O estudo, que cruza dados sobre emprego, evolução tecnológica e demanda por competências, aponta sinais de estagnação ou retração em diversas profissões tradicionais. O principal fator é a dependência de tarefas repetitivas, processos manuais ou formatos de trabalho que não acompanharam o ritmo da digitalização.
De acordo com a análise, os profissionais mais vulneráveis serão aqueles que não incorporarem ferramentas digitais, novas habilidades ou áreas de especialização. A IA identificou queda contínua na procura por determinados cargos, sobretudo em setores com alto grau de automação ou excesso de oferta de mão de obra.
Entre as carreiras com menor perspectiva de crescimento no curto prazo estão funções administrativas tradicionais sem formação digital ou domínio de sistemas de gestão. O jornalismo impresso clássico também aparece na lista, especialmente quando não é combinado a competências multimídia, produção audiovisual ou atuação em plataformas digitais. Com a migração do consumo de informação para ambientes online, a falta de adaptação se torna um entrave.
O relatório cita ainda as funções contábeis básicas, cujas rotinas vêm sendo substituídas por softwares de automação e plataformas inteligentes de gestão financeira. Situação semelhante ocorre no design gráfico que não incorpora recursos como animação, UX/UI ou ferramentas baseadas em IA.

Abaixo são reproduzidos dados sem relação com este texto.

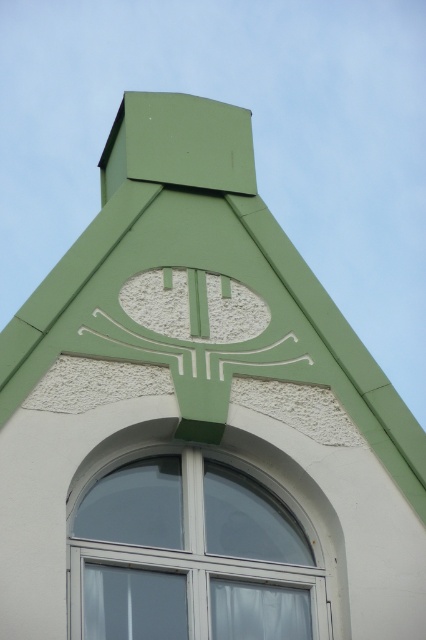
Question: Among these objects, which one is farthest from the camera?

Choices:
 (A) white plastic window at center
 (B) green matte roof at center

Answer: (B)

Question: Is the position of green matte roof at center more distant than that of white plastic window at center?

Choices:
 (A) no
 (B) yes

Answer: (B)

Question: Does green matte roof at center appear over white plastic window at center?

Choices:
 (A) yes
 (B) no

Answer: (A)

Question: Where is green matte roof at center located in relation to white plastic window at center in the image?

Choices:
 (A) below
 (B) above

Answer: (B)

Question: Which point is farther to the camera?

Choices:
 (A) green matte roof at center
 (B) white plastic window at center

Answer: (A)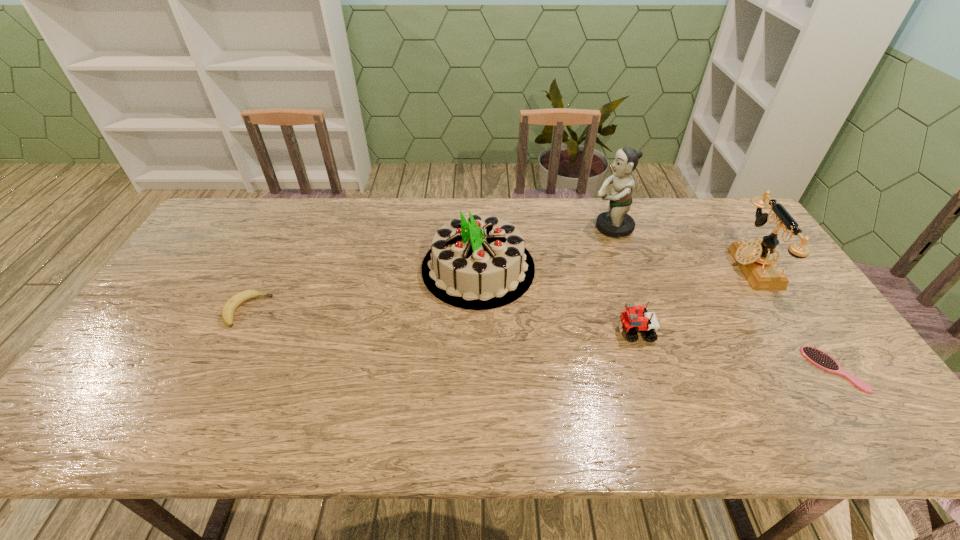
I want to click on figurine that is at the far edge, so click(616, 222).

Locate an element on the screen. birthday cake situated at the far edge is located at coordinates (477, 262).

At what (x,y) coordinates should I click in order to perform the action: click on telephone that is at the far edge. Please return your answer as a coordinate pair (x, y). Looking at the image, I should click on (756, 260).

The width and height of the screenshot is (960, 540). I want to click on telephone situated at the right edge, so click(x=756, y=260).

Locate an element on the screen. hairbrush that is at the right edge is located at coordinates (817, 357).

Find the location of `object that is at the far right corner`. object that is at the far right corner is located at coordinates click(x=756, y=260).

Locate an element on the screen. This screenshot has width=960, height=540. vacant region at the far edge of the desktop is located at coordinates (318, 215).

This screenshot has height=540, width=960. In the image, there is a desktop. In order to click on vacant region at the near edge in this screenshot , I will do `click(635, 407)`.

Locate an element on the screen. unoccupied position between the tallest object and the telephone is located at coordinates (682, 247).

Locate an element on the screen. vacant space in between the birthday cake and the figurine is located at coordinates (544, 248).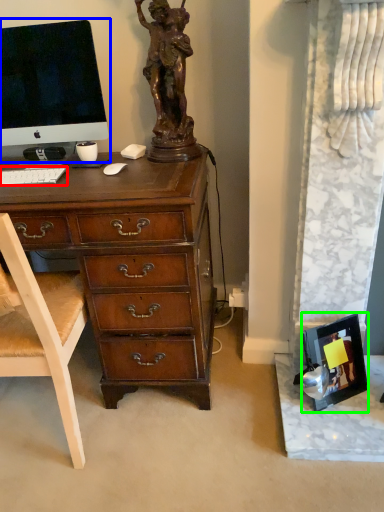
Question: Which object is the closest to the computer keyboard (highlighted by a red box)? Choose among these: computer monitor (highlighted by a blue box) or picture frame (highlighted by a green box).

Choices:
 (A) computer monitor
 (B) picture frame

Answer: (A)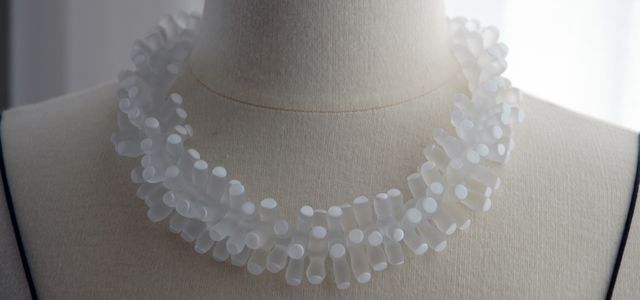
Find the location of a particular element. The height and width of the screenshot is (300, 640). curtain is located at coordinates (610, 76).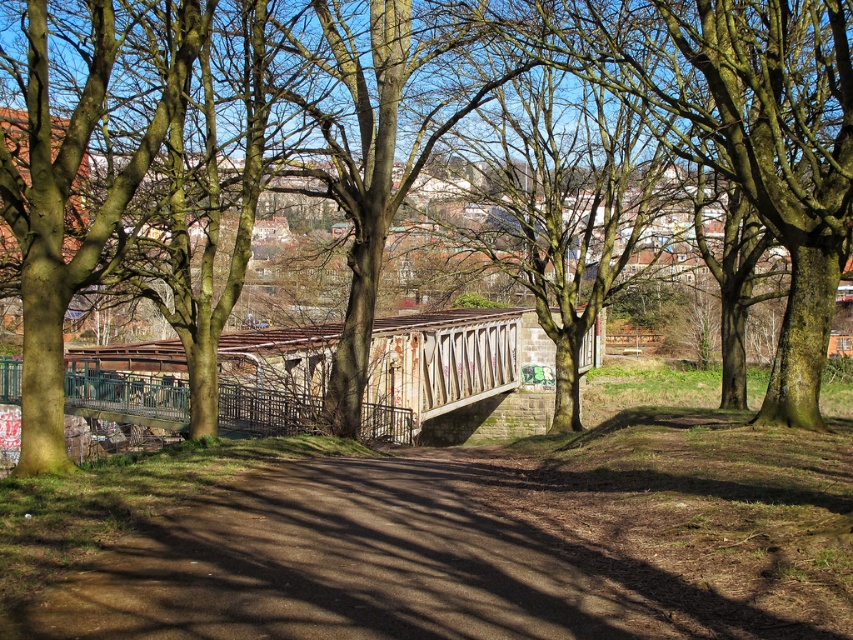
Question: Can you confirm if brown dirt path at center is positioned to the right of brown textured tree at center?

Choices:
 (A) no
 (B) yes

Answer: (A)

Question: Which point is farther to the camera?

Choices:
 (A) brown textured tree at center
 (B) brown dirt path at center

Answer: (A)

Question: Among these points, which one is farthest from the camera?

Choices:
 (A) (341, 477)
 (B) (778, 346)

Answer: (B)

Question: Can you confirm if brown dirt path at center is positioned above brown textured tree at center?

Choices:
 (A) yes
 (B) no

Answer: (B)

Question: Does brown dirt path at center come in front of brown textured tree at center?

Choices:
 (A) yes
 (B) no

Answer: (A)

Question: Which of the following is the closest to the observer?

Choices:
 (A) brown dirt path at center
 (B) brown textured tree at center

Answer: (A)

A advocacia generalista também enfrenta desafios, segundo o levantamento. A saturação do mercado e a valorização de especialistas em nichos — como direito digital, proteção de dados e compliance — reduzem o espaço para profissionais sem diferenciação. Na educação, docentes que não utilizam tecnologias, metodologias digitais ou ambientes virtuais tendem a encontrar um mercado mais competitivo.
Transformação, não extinção
O relatório enfatiza que a automação e a IA não extinguem profissões de forma imediata, mas alteram profundamente a forma de trabalhar. Tarefas que antes dependiam de intervenção humana passam a ser executadas com mais rapidez por sistemas digitais, o que exige a redefinição de funções e competências.
O objetivo do alerta não é desencorajar a formação nessas áreas, mas destacar a importância da reinvenção profissional. Atualização constante, especialização e integração tecnológica despontam como fatores centrais para manter a empregabilidade.
A conclusão é direta: no mercado de trabalho do futuro, adaptar-se deixou de ser diferencial e passou a ser requisito. Mais do que acumular diplomas, o profissional precisa desenvolver flexibilidade e capacidade de se reinventar. Em um ambiente moldado pela tecnologia e pela automação, manter-se relevante significa aprender continuamente e estar disposto a sair da zona de conforto.